A new political race has begun: the Herman Cain primary.
The implosion of the one-time Republican presidential frontrunner leaves his voters — and his political organization — up for grabs.
Right now, national and Florida polls show that Newt Gingrich is benefiting most. He's also trying to pick up some of Cain's campaign team.
But nothing's certain in a race in which there have already been five frontrunners.
"If I had to vote today, I'd vote for Ron Paul," said Francisco Gonzalez, a Tallahassee Republican who was part of the conservative tide that elevated Cain to top-tier status in the Republican Party of Florida's Presidency 5 straw poll in September.
The sense of enthusiasm and inspiration is long gone for Cain supporters such as Gonzalez, who said he feels "disillusionment with the entire electoral process."
Many Cain supporters feel that the news media were unfair to Cain. Many believe that Cain's campaign failed him. Some acknowledge that Cain bears a good measure of blame for the end of his campaign last week amid a string of allegations of sexual misconduct.
Regardless, their candidate is gone. And they're left with a sense that they have to settle on a second choice.
Kathleen Shanahan, a former chief of staff for Jeb Bush and a top Cain supporter in Florida, said she will focus on helping with the Republican National Convention rather than jumping aboard another campaign.
"My excitement is not easily transferable," said Shanahan, lamenting that Cain's top campaign advisers were ill-equipped to launch a major national campaign after Florida Republicans put him in the top tier at Presidency 5.
"Herman Cain represented two things: One, he represented big ideas. And two, he represented the inability of the national campaign to scale their skill set to a national size," she said.
Most insiders think that Mitt Romney will win out because of his money and the strength of his campaign organization. But polls suggest that Republican voters don't want Romney as their nominee, even though he does best against President Barack Obama in a theoretical matchup.

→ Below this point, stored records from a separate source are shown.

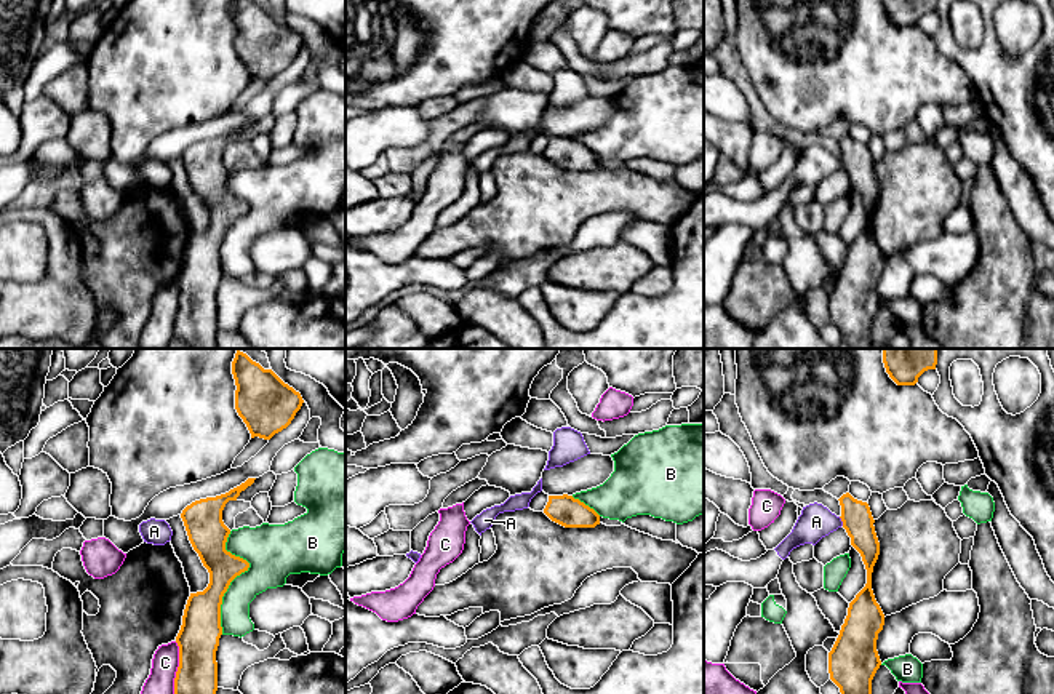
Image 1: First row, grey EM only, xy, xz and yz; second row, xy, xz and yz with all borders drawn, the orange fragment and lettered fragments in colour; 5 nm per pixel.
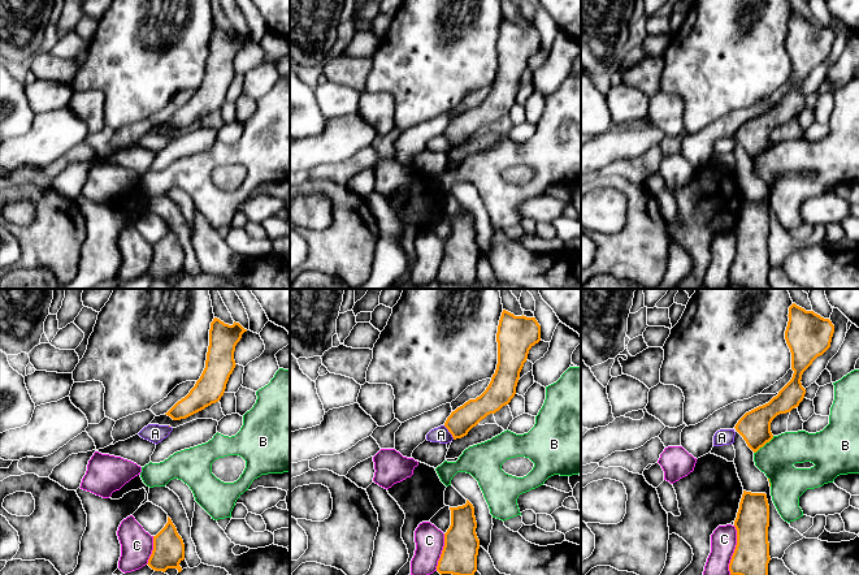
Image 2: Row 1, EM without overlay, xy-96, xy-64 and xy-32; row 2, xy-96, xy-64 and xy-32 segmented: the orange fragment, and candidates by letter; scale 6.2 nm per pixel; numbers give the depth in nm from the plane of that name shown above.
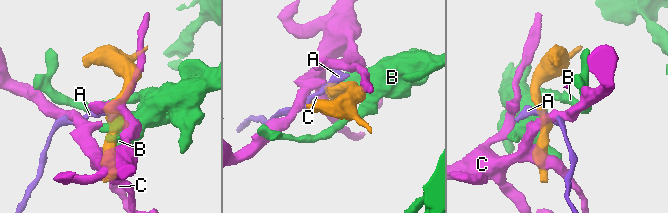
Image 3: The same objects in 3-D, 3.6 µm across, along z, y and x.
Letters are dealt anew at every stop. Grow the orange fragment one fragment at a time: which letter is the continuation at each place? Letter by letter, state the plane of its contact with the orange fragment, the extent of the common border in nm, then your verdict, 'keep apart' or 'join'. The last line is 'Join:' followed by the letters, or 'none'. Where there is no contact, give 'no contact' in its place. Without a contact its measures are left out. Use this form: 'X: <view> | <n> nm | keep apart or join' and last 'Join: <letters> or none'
A: yz | 50 nm | keep apart
B: xy | 500 nm | keep apart
C: xy | 260 nm | keep apart
Join: none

Still, recent polls show that Democrats are less enthusiastic about voting than Republicans are, and the incumbent president is highly vulnerable because of the bad economy.
Patricia Sullivan, a Lake County tea party organizer who was part of Cain's campaign, said the candidate left a legacy that spoke to the power of the grass roots.

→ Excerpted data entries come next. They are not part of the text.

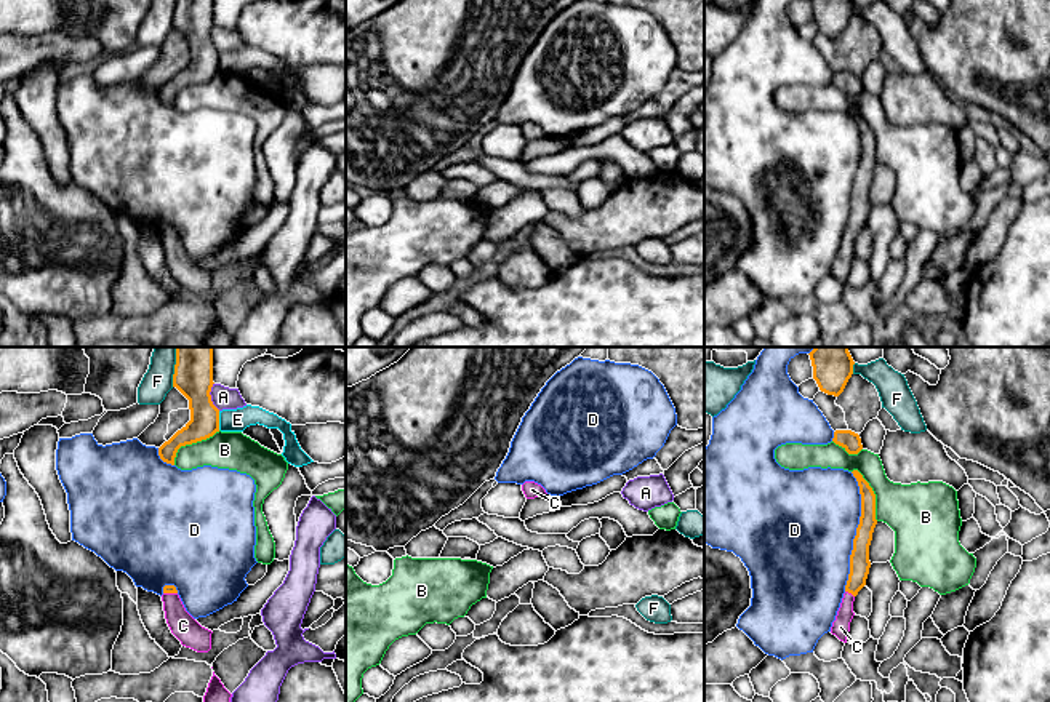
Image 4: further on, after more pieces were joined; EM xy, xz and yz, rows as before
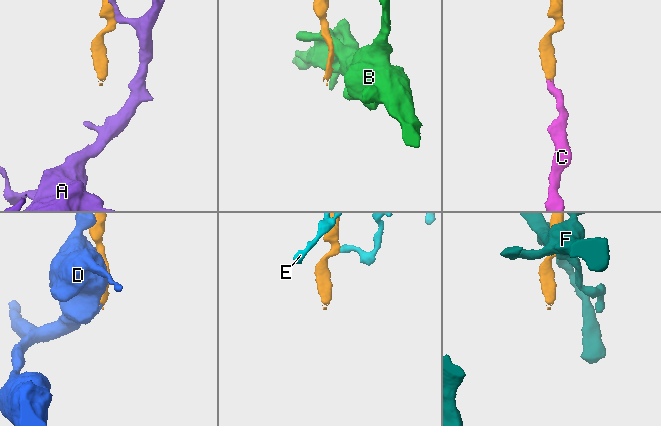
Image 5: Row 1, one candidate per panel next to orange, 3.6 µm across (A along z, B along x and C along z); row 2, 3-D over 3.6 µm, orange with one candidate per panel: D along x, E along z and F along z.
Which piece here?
A: xy | 150 nm | keep apart
B: xy | 300 nm | keep apart
C: yz | 60 nm | join
D: yz | 600 nm | keep apart
E: xy | 100 nm | keep apart
F: xy | 200 nm | keep apart
Join: C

"What I'm doing is I'm taking a step back and I'm reassessing what I want from a candidate," she said. "Because what I wanted I can't have. I wanted a champion for the people."
When asked who was definitely off her list, Sullivan listed Romney, Paul, Jon Huntsman and Michele Bachmann. That leaves Texas Gov. Rick Perry, former Pennsylvania Sen. Rick Santorum and former House Speaker Gingrich.
Gingrich's campaign resembles Cain's in the early days of his frontrunner status: He doesn't appear to have a real campaign. Like Cain, Gingrich pulls double duty on the campaign trail by selling his books. Gingrich has excelled during multiple debates.
Also, like Cain, Gingrich has been associated with extramarital affairs. But Gingrich has acknowledged that on the campaign trail — Cain still denies any wrongdoing — and has tried to fashion his faults as a tale of redemption. Some social conservatives, such as Gonzalez, say Gingrich's infidelity is too tough to forgive politically.
Gingrich is getting anywhere from 40 to 50 percent of the vote in Florida, according to state polls, which also indicate that Cain voters are going to Gingrich in droves.
Washington insiders, though, say it's only a matter of time before Gingrich — who can be sharp-tongued and haughty — falls apart. His frosty relations with some Republicans led Gingrich to resign from the U.S. House when his post as speaker seemed in doubt in 1998.
Like many of Cain's supporters, Republican strategist Adam Goodman said he's in a wait-and-see mode. Rep. Scott Plakon, a Longwood Republican and the first member of the Florida Legislature to endorse Cain, said he, too, is taking his time.
But time is running out. The Iowa caucuses begin Jan. 3. The Florida primary is Jan. 31.
Blogger and campaign operative Sarah Rumpf had planned to stick with Perry until he fell apart during the Florida Republican straw poll and debate in September. She then went with Cain. Today, she sounds as if she's leaning toward Gingrich.
"I want somebody who gets that there are problems — and is angry about it — but still has an optimistic message," she said. "Michele Bachmann and Santorum sound too negative and crazy all the time. Huntsman doesn't sound like he's really upset about anything."
Times political editor Adam C. Smith contributed to this report.